Self-help books tell you to put what you want out into the universe and the law of attraction will deliver it. This is what led to the Facebook Dating Project. I wanted to reach everyone in my circle and say, "Hey, I’m ready to find THE ONE." But it’s not so easy. My past three set-ups have crashed and burned before ever getting started.
The first guy who bailed was actually a second date. We had a good time on the first date and he asked me out again a few days later. But he was so busy that he was suggesting dates four weeks in the future. At that rate I would barely remember who he was. Call me high maintenance but I think when you’re excited about someone, you want to see him or her and will find two hours in your schedule for a coffee or beer. I stopped answering his e-mails. Next.
The second guy was another set-up. He e-mailed and I suggested we meet for drinks. He responded a week later. That was a bad sign. He apologized for taking so long to get back to me and we went back and forth a bunch of times but could never get a date on the calendar. Next.
Finally, a very nice single friend asked me to dinner. I asked him, "Why don’t we do it next week?" He said he didn’t know his schedule and would get back to me. A few weeks later I texted him, "Hey, we never got that dinner," and he said he was embarrassed because he was broke that week. That was a huge bummer. We didn’t have to go to dinner. This is Los Angeles, let’s have an iced tea by the ocean or hike a canyon. It wasn’t about the money and it was worse to flake. Next.
So why do guys flake before they even meet you?

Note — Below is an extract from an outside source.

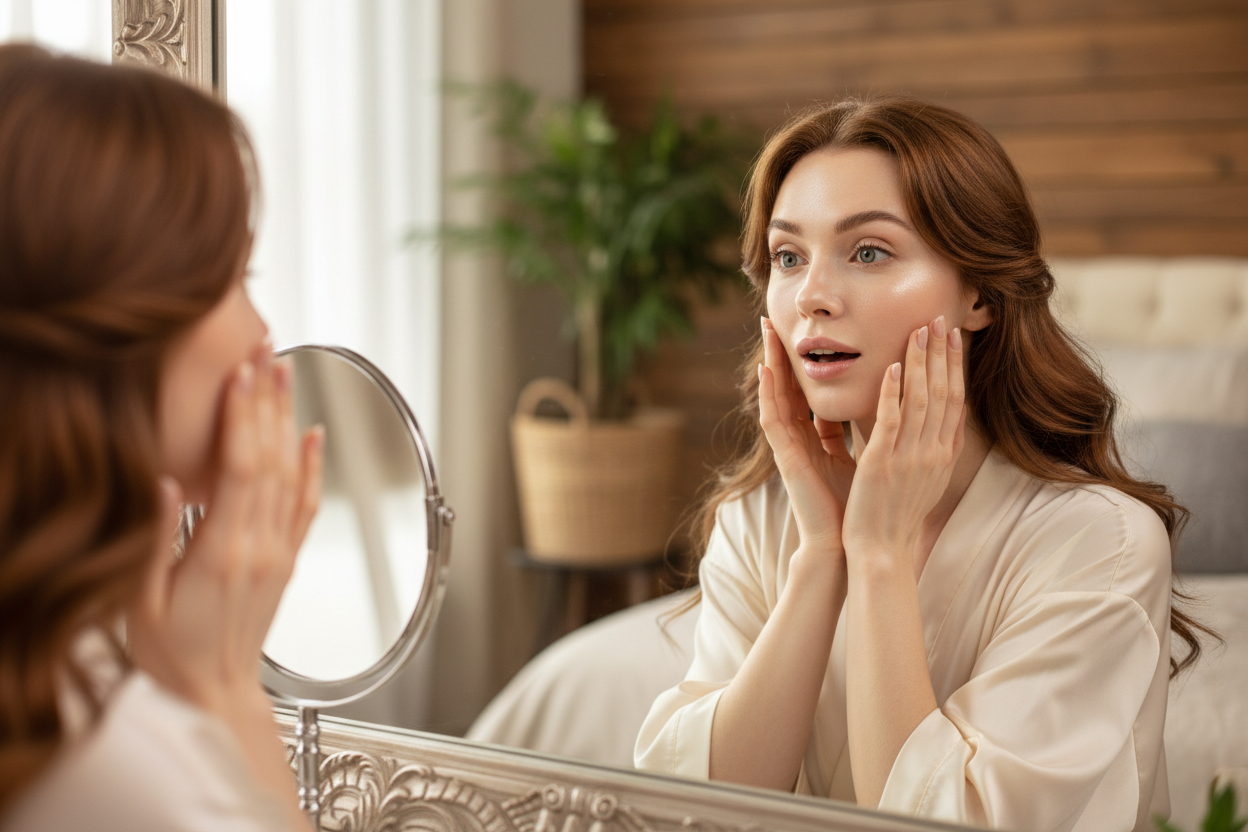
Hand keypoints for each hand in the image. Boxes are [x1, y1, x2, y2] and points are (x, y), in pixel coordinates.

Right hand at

I asked The Panel:
"I think someone who flakes after the date is set up is probably not all that interested in being set up." — Abby, 37, married
"A first date is like a first job interview, this is how you expect to be viewed by people for future engagements. You go through with it no matter what, and more times than not you may be surprised from your expectations. Keep it low cost and simple. Get to know each other and later decide if this is a person you would like to impress or spend more money on." — Wilfredo, 45, in a relationship
"If you really care about meeting someone new, you make the effort to do it. And if a mutual friend sets you up, flaking will not only look bad on you, but the mutual friend too. If you are going to make anyone look bad, please don't let it be the person trying to find a relationship. Don't be late and don’t flake." — Grayson, 27, in a relationship
One of the best parts of being in a relationship is having someone else in your life to take into consideration. When you're single, it’s all about you. No obligations, no one to answer to, no one to check in with. But it’s a slippery slope. We singles run the risk of getting so used to not having to think about anyone before we make decisions that subconsciously we start to like it. We get lazy. We don’t really feel like getting dolled up, spending money or trying to impress someone new. So guess what — we flake. It’s easier than putting yourself out there.
I, however, refuse to be a flake! I'm looking for someone who wants to make room in his life for me and I will make room in my life for him. If you can't find two hours in your schedule to go out on a date with me, then you're not interested in meeting me. If you can’t think of a date that doesn’t break your bank, then you’re not interested in meeting me. If you cancel on me at the last minute for no reason at all, then you just suck.
Guys, you’re not doing me, or your friends, any favors when you agree to a set-up. Say no upfront and you’ll never have to worry about being a flake. If you say yes, then be a man, and take a chance. You might find something really great.